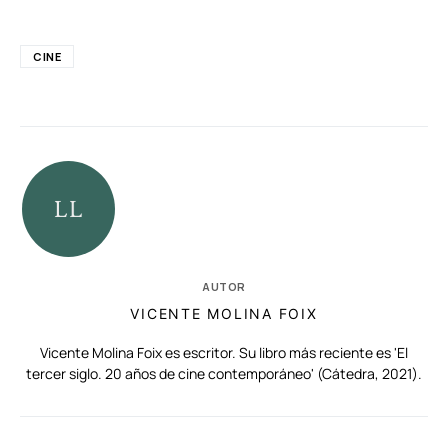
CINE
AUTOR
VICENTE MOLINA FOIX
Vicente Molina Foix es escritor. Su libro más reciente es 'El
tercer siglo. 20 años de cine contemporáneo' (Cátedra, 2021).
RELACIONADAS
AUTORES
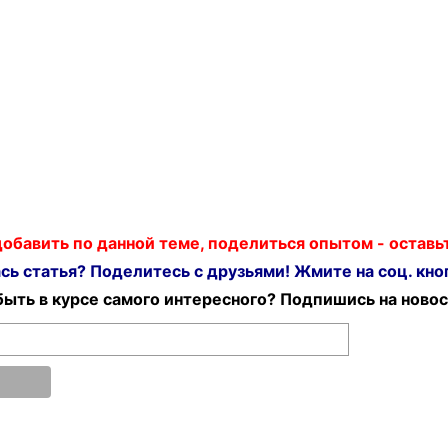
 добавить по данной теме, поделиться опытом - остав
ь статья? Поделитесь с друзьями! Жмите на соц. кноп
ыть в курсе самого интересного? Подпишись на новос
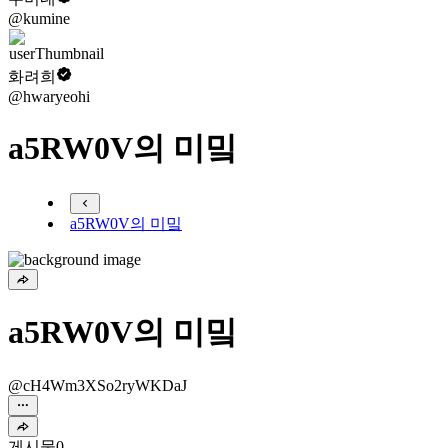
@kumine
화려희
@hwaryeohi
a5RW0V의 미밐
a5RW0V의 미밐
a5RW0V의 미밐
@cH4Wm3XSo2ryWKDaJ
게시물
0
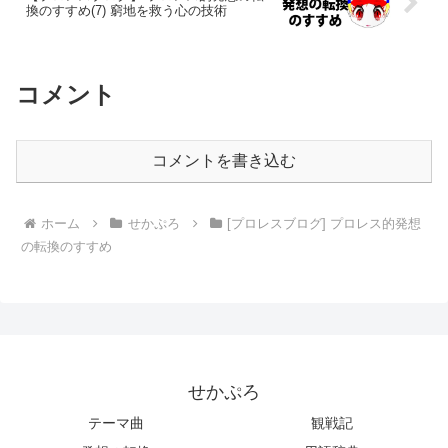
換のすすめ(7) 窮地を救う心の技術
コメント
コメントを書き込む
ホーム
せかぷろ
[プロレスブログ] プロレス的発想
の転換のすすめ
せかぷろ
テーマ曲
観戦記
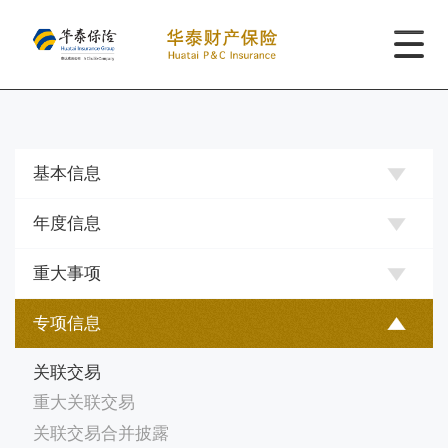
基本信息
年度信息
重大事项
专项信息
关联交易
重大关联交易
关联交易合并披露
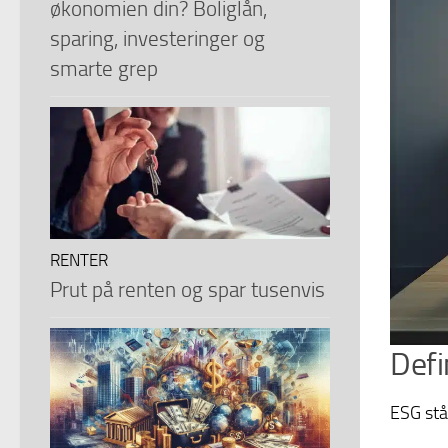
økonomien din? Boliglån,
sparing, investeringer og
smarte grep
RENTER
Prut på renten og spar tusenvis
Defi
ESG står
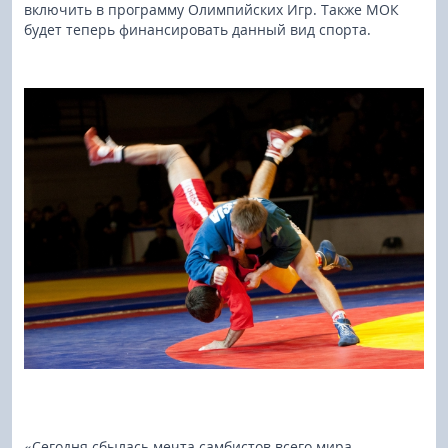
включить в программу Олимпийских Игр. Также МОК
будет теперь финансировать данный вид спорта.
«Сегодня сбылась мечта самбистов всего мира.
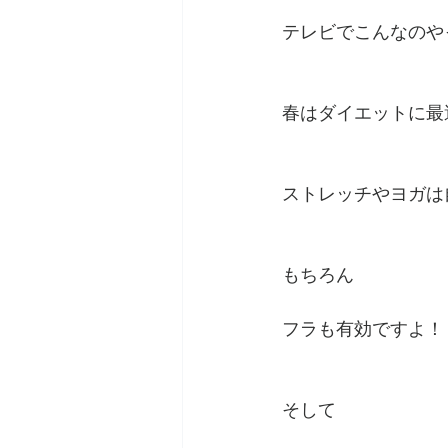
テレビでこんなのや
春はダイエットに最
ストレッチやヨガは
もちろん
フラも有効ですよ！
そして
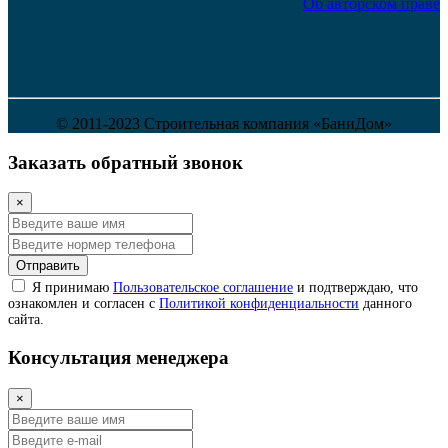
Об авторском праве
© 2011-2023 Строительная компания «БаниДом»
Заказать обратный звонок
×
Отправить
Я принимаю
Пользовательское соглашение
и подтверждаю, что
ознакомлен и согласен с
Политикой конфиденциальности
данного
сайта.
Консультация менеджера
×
####
* **TASK INSTRUCTIONS**
Put every line of text from the items above into a single numbered list. Skip any blank lines and leave the pictures out.

* **RESPONSE AREA**
1. CINE
2. AUTOR
3. VICENTE MOLINA FOIX
4. Vicente Molina Foix es escritor. Su libro más reciente es 'El
5. tercer siglo. 20 años de cine contemporáneo' (Cátedra, 2021).
6. RELACIONADAS
7. AUTORES
8.  добавить по данной теме, поделиться опытом - остав
9. ь статья? Поделитесь с друзьями! Жмите на соц. кноп
10. ыть в курсе самого интересного? Подпишись на новос
11. @kumine
12. 화려희
13. @hwaryeohi
14. a5RW0V의 미밐
15. a5RW0V의 미밐
16. a5RW0V의 미밐
17. @cH4Wm3XSo2ryWKDaJ
18. 게시물
19. 0
20. 換のすすめ(7) 窮地を救う心の技術
21. コメント
22. コメントを書き込む
23. ホーム
24. せかぷろ
25. [プロレスブログ] プロレス的発想
26. の転換のすすめ
27. せかぷろ
28. テーマ曲
29. 観戦記
30. 基本信息
31. 年度信息
32. 重大事项
33. 专项信息
34. 关联交易
35. 重大关联交易
36. 关联交易合并披露
37. økonomien din? Boliglån,
38. sparing, investeringer og
39. smarte grep
40. RENTER
41. Prut på renten og spar tusenvis
42. Defi
43. ESG står
44. включить в программу Олимпийских Игр. Также МОК
45. будет теперь финансировать данный вид спорта.
46. «Сегодня сбылась мечта самбистов всего мира.
47. テレビでこんなのや
48. 春はダイエットに最
49. ストレッチやヨガは
50. もちろん
51. フラも有効ですよ！
52. そして
53. Об авторском праве
54. © 2011-2023 Строительная компания «БаниДом»
55. Заказать обратный звонок
56. ×
57. Отправить
58. Я принимаю
59. Пользовательское соглашение
60. и подтверждаю, что
61. ознакомлен и согласен с
62. Политикой конфиденциальности
63. данного
64. сайта.
65. Консультация менеджера
66. ×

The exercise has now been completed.